● Ações necessárias:
[1] Segundo o texto sobre Zé Rodrix, em que ano e onde o autor o encontrou pela primeira vez?
[2] Transcreva do texto sobre Zé Rodrix tudo o que vai de "Há alguns anos, gostaria" até "sorriso nos lábios.", sem alterar nada.

● Texto selecionado:
══════════
7:38Zé Rodrix, adeus

Zé Rodrix será cremado hoje às 12h na Vila Alpina, em São Paulo. Será, de qualquer forma, nosso segundo encontro na vida. José Rodrigues Trindade, 61 anos, partiu ontem de madrugada. Nos encontramos a primeira vez  em 1976 num hotel no Centro Velho de São Paulo. Eu fazendo perguntas para a revista “Pop” para uma reportagem sobre o “rock brasileiro”. Estava, estou, estarei sempre contaminado pelo pó da estrada do disco “Terra”, dele com Sá e Guarabyra. Nos encontramos de novo agora porque no local da sua cremação, na minha infância havia uma gigantesco espaço livre de terra vermelha. Ficava bem ao lado do Colégio Estadual Mario Casassanta, onde, depois das aulas do curso ginasial, minha turma ia quebrar a bola ou, a outra, da rua onde nasci, ali perto, corria riscos em gransdes aventuras, principalmente a dos mergulhos numa pequena lagoa que o “progresso” enterrou há muito. Este Zé, que compôs, cantou e gravou obra marcante, seguiu carreira de publicitário, porque também era fera nisso. Ficará para sempre na correnteza deste rio vida. Segue o texto que um amigo do blog descobriu e enviou. Supostamente é um”obtuário” escrito por ele mesmo, Rodrix, em junho de 2004, como resposta a um questionário:

Felipe:

Em resposta a seu completíssimo questionário passo-lhe às mãos minhas especificações para passamento e eventual necrolgio.

Há alguns anos, gostaria de ter a causa-mortis preferida de meu pai: assassinado aos 98 anos de idade com um tiro dado por um marido ciumento que o tivesse pego em pleno ato… mas hoje n´~ao mais. Pode ser de fulminante ataque cardíaco, dentro da minha biblioteca, perto o suficiente da família e dos amigos, mas afastado o bastante para que, alertados pelos cachorros da casa, já me encontrem morto, com um sorriso nos lábios.
══════════
● Material fornecido:
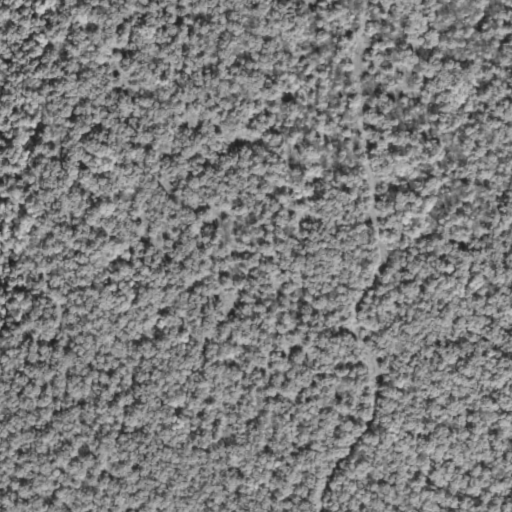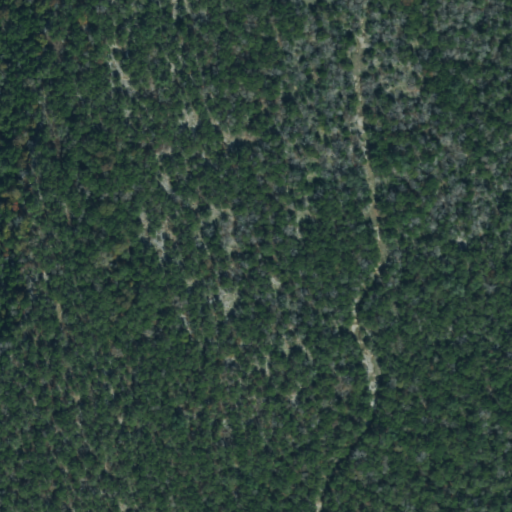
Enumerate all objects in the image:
══════════
● Resultados por tarefa:
[1] Em 1976, num hotel no Centro Velho de São Paulo.

[2]
Há alguns anos, gostaria de ter a causa-mortis preferida de meu pai: assassinado aos 98 anos de idade com um tiro dado por um marido ciumento que o tivesse pego em pleno ato… mas hoje n´~ao mais. Pode ser de fulminante ataque cardíaco, dentro da minha biblioteca, perto o suficiente da família e dos amigos, mas afastado o bastante para que, alertados pelos cachorros da casa, já me encontrem morto, com um sorriso nos lábios.